Lawmakers should not feel as though they need to put the interests of everyday Coloradans on the back burner in order to kowtow to whomever is bankrolling Initiatives 50 and 108, the chaotic conservative measures that would create a fiscal trainwreck at the state and local levels.


While it’s understandable that many stakeholders are afraid of the possibility that these measures might pass in November, polling shows they are headed toward defeat. I think proponents of 50 and 108 know that too. Otherwise, why would they express an openness to relatively small cuts in exchange for pulling down their ballot measures?


I’ve always thought that the classic negotiation strategy of staking out an extreme position and wiggling back toward a middle ground was silly. Shouldn’t grown-ups just be able to sit down, put their cards on table, discuss their differences, and let the democratically elected representatives cast their votes?


But that’s never what happens, because that’s not what serves the special interests. I can’t tell you how many times I’ve seen a corporate lobbyist bluff their way through a negotiation. They come in hot, suggesting they have the upper hand and convincing legislators that the only way to get the votes for a bill is to cut a deal. 


Are the proponents of 50 and 108 bluffing? I don’t know. Maybe they’re willing to bankrupt state and local governments to prove a point. But I think they very much want a deal so they can claim victory for cutting taxes without having to spend millions of dollars on a campaign that may or may not succeed.


The third lesson we should take from the thoughtful deliberations that went into crafting Senate Bill 233 centers on local control. 


What we need is stable state policy, restoring true local control to our duly-elected city councilors, county commissioners and district board members. They have the tools to engage with their voters and balance the impact of taxes with the needs of public services. And these communities are all different.


Some have more residential while some have more commercial properties. Many rural counties didn’t see significant home value growth, and the property tax cuts hurt their ability to provide services when their constituents did not experience the same property tax increases seen elsewhere. 

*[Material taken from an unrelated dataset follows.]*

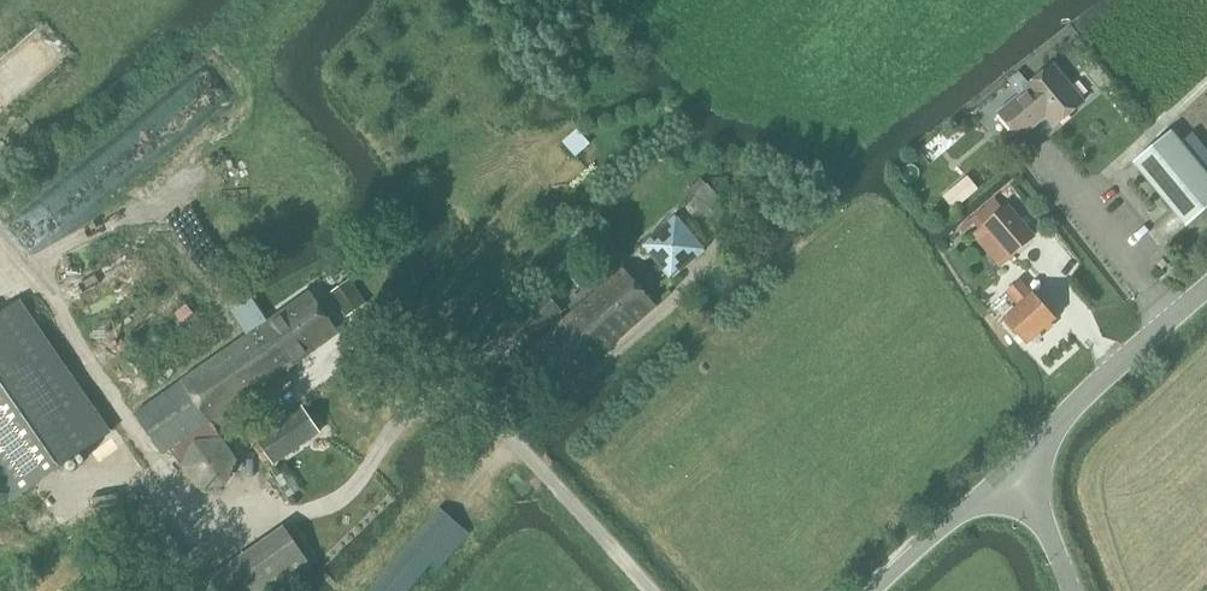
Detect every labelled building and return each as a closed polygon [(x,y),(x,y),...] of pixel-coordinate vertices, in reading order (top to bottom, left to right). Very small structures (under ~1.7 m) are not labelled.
[(1024,88),(1025,90),(999,111),(1019,138),(1047,117),(1055,126),(1084,102),(1053,64),(1024,88)] [(568,141),(579,154),(595,140),(583,127),(568,141)] [(1206,208),(1206,176),(1170,131),(1132,162),(1184,226),(1206,208)] [(967,176),(944,195),(955,208),(978,189),(967,176)] [(700,190),(692,196),(707,215),(724,202),(709,183),(704,177),(695,184),(700,190)] [(1009,204),(972,235),(999,267),(1036,237),(1009,204)] [(675,216),(643,242),(645,245),(644,246),(671,278),(673,277),(673,278),(705,251),(704,250),(706,248),(678,215),(676,217),(675,216)] [(561,390),(656,304),(625,268),(566,319),(561,313),(564,311),(544,288),(511,317),(532,340),(553,321),(558,326),(528,352),(561,390)] [(120,374),(205,306),(181,275),(129,315),(124,309),(112,318),(117,325),(93,343),(120,374)] [(347,318),(368,303),(350,278),(330,292),(347,318)] [(1032,292),(1020,280),(1006,292),(1017,305),(1003,317),(1027,345),(1056,318),(1033,291),(1032,292)] [(181,379),(209,420),(271,378),(273,383),(278,384),(288,378),(289,372),(286,367),(337,332),(309,290),(267,320),(252,296),(229,311),(245,334),(181,379)] [(22,301),(0,316),(0,486),(12,504),(114,433),(22,301)] [(181,379),(134,412),(161,454),(172,447),(200,488),(227,486),(239,459),(223,436),(221,438),(209,420),(181,379)] [(272,464),(320,432),(303,406),(255,438),(272,464)] [(464,538),(458,533),(464,528),(440,506),(406,543),(366,590),(408,590),(431,565),(438,569),(464,538)] [(205,580),(212,590),(276,590),(313,567),(309,561),(321,553),(301,523),(288,532),(285,527),(205,580)]
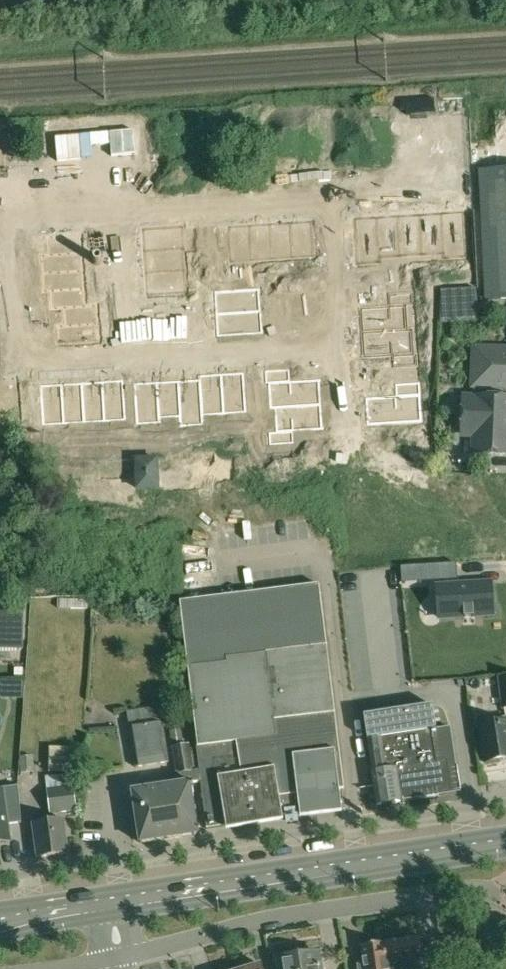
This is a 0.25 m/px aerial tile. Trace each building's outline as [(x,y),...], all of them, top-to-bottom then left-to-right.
[(465,212),(442,213),(444,249),(467,248),(465,212)] [(442,213),(421,214),(423,250),(444,249),(442,213)] [(421,214),(399,215),(401,252),(423,250),(421,214)] [(399,215),(378,217),(380,253),(401,252),(399,215)] [(378,217),(355,218),(357,254),(380,253),(378,217)] [(313,221),(291,222),(294,258),(315,257),(313,221)] [(291,222),(271,223),(273,259),(294,258),(291,222)] [(271,223),(251,225),(253,261),(273,259),(271,223)] [(251,225),(229,226),(231,262),(253,261),(251,225)] [(184,226),(144,228),(145,251),(185,249),(185,250),(184,226)] [(49,254),(41,255),(42,273),(84,271),(81,234),(47,236),(49,254)] [(218,247),(218,238),(206,239),(206,247),(218,247)] [(185,249),(145,251),(146,273),(186,270),(185,250),(185,249)] [(220,268),(219,260),(207,261),(207,269),(220,268)] [(33,274),(33,262),(25,262),(25,274),(33,274)] [(302,279),(302,267),(294,268),(295,280),(302,279)] [(220,276),(220,268),(207,269),(208,276),(220,276)] [(295,280),(294,268),(286,268),(287,280),(295,280)] [(186,270),(146,273),(147,295),(187,293),(186,270)] [(84,271),(42,273),(44,292),(51,291),(52,308),(52,309),(64,308),(64,307),(86,306),(86,305),(84,271)] [(425,284),(424,272),(416,273),(417,285),(425,284)] [(34,286),(33,274),(25,274),(26,286),(34,286)] [(382,287),(381,275),(373,276),(374,288),(382,287)] [(389,287),(389,275),(381,275),(382,287),(389,287)] [(262,288),(261,276),(254,277),(254,289),(255,289),(262,288)] [(479,288),(479,276),(471,276),(471,288),(479,288)] [(254,289),(254,277),(246,277),(247,289),(254,289)] [(447,290),(446,282),(434,282),(435,290),(441,290),(443,290),(447,290)] [(441,290),(440,324),(480,322),(476,288),(443,290),(441,290)] [(215,291),(216,314),(252,311),(252,312),(256,312),(255,289),(254,289),(247,289),(215,291)] [(390,305),(360,307),(362,332),(403,330),(402,305),(414,304),(413,292),(389,293),(390,305)] [(304,308),(304,300),(292,301),(292,309),(304,308)] [(65,324),(58,324),(59,344),(100,341),(98,304),(86,305),(86,306),(64,307),(64,308),(65,324)] [(305,316),(304,308),(292,309),(293,317),(305,316)] [(252,311),(216,314),(217,336),(253,334),(252,312),(252,311)] [(403,330),(362,332),(363,357),(393,356),(394,368),(418,366),(417,354),(405,354),(403,330)] [(50,344),(49,331),(41,332),(42,344),(50,344)] [(474,452),(505,453),(505,399),(505,387),(505,350),(474,349),(473,386),(474,386),(474,398),(464,398),(463,435),(475,435),(474,452)] [(289,369),(265,371),(266,383),(278,382),(280,407),(321,404),(320,379),(290,381),(289,369)] [(244,373),(221,374),(224,414),(246,412),(244,373)] [(200,375),(198,375),(199,379),(200,379),(202,415),(224,414),(221,374),(200,375)] [(18,400),(17,377),(0,378),(0,401),(18,400)] [(199,379),(178,381),(181,416),(201,415),(202,415),(200,379),(199,379)] [(124,380),(102,381),(105,421),(126,420),(124,380)] [(102,381),(82,383),(84,422),(105,421),(102,381)] [(178,381),(157,382),(159,418),(160,418),(181,416),(178,381)] [(157,382),(134,383),(136,424),(160,422),(160,418),(159,418),(157,382)] [(396,396),(366,398),(367,425),(412,422),(411,395),(420,395),(420,382),(396,384),(396,396)] [(82,383),(62,384),(64,423),(84,422),(82,383)] [(62,384),(40,385),(43,425),(64,423),(62,384)] [(0,401),(0,424),(19,423),(18,400),(0,401)] [(281,432),(269,432),(270,445),(294,443),(293,431),(323,429),(321,404),(280,407),(281,432)] [(233,445),(232,433),(225,434),(225,446),(233,445)] [(225,446),(225,434),(217,434),(218,446),(225,446)] [(160,447),(160,435),(152,435),(152,447),(160,447)] [(182,450),(182,438),(174,439),(175,451),(182,450)] [(190,450),(189,438),(182,438),(182,450),(190,450)] [(107,459),(106,447),(98,448),(99,460),(107,459)] [(115,459),(114,447),(106,447),(107,459),(115,459)] [(159,457),(135,457),(135,490),(159,490),(159,457)] [(75,471),(74,458),(66,459),(67,471),(75,471)] [(67,471),(66,459),(58,459),(59,471),(67,471)] [(440,582),(443,614),(496,610),(494,578),(440,582)] [(180,602),(187,667),(196,747),(201,781),(207,828),(282,816),(341,807),(338,790),(344,789),(326,645),(319,584),(180,602)] [(23,601),(0,601),(0,649),(18,649),(23,649),(23,601)] [(498,680),(502,710),(505,709),(505,675),(498,676),(498,680)] [(432,705),(364,715),(368,746),(377,805),(400,801),(400,799),(402,798),(402,801),(443,795),(443,791),(440,792),(436,765),(439,765),(438,761),(436,761),(431,729),(436,729),(432,705)] [(136,767),(168,762),(159,706),(127,712),(136,767)] [(483,741),(487,765),(500,763),(500,761),(505,760),(505,717),(493,720),(494,724),(480,726),(481,730),(478,732),(479,739),(483,741)] [(189,783),(201,781),(196,747),(191,749),(190,744),(184,745),(181,729),(170,731),(172,747),(176,774),(171,775),(173,785),(161,787),(168,838),(197,834),(189,783)] [(48,747),(48,772),(73,772),(74,748),(48,747)] [(19,756),(20,774),(35,772),(34,755),(19,756)] [(50,814),(78,810),(74,784),(72,785),(70,773),(45,776),(50,814)] [(10,841),(7,824),(21,822),(19,785),(1,788),(1,792),(0,792),(0,843),(10,841)] [(132,791),(140,842),(168,838),(161,787),(132,791)] [(36,858),(68,853),(64,819),(32,823),(36,858)] [(383,944),(386,966),(388,965),(422,960),(419,938),(384,943),(383,944)] [(388,965),(386,966),(383,944),(361,947),(364,963),(358,964),(358,968),(388,968),(388,965)] [(298,955),(278,958),(279,968),(322,968),(319,952),(298,955)]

Many local governments had passed voter-approved revenue changes in previous years. But many other local governments had never passed revenue increases, meaning their constituents were paying lower taxes to begin with. The 2023 value increases finally caught them up with their neighbors and allowed for investments that had been deferred for years, if not decades.


Additional state-driven property tax cuts will have wildly different impacts across our state, and they will be permanent. That means that economic downturns could have serious consequences in communities. 


Our local leaders, on the other hand, have the tools to temporarily lower their mill levies in times like these. And they have the ability to focus on the needs of their own communities, allowing them to find the sweet spot between additional tax relief and funding their unmet needs.


So, if the state is going to have one last hurrah in property tax policy, then fine. We’re well positioned to get a good deal that prioritizes regular folks and carefully balances statewide priorities like K-12 and higher education funding. But this should be the very last time.


After that, we must restore local control over property taxes.


Chris deGruy Kennedy of Lakewood was one of the prime sponsors of Senate Bill 233 and outgoing Colorado House Speaker Pro Tem; he is now the president and CEO of the Bell Policy Center.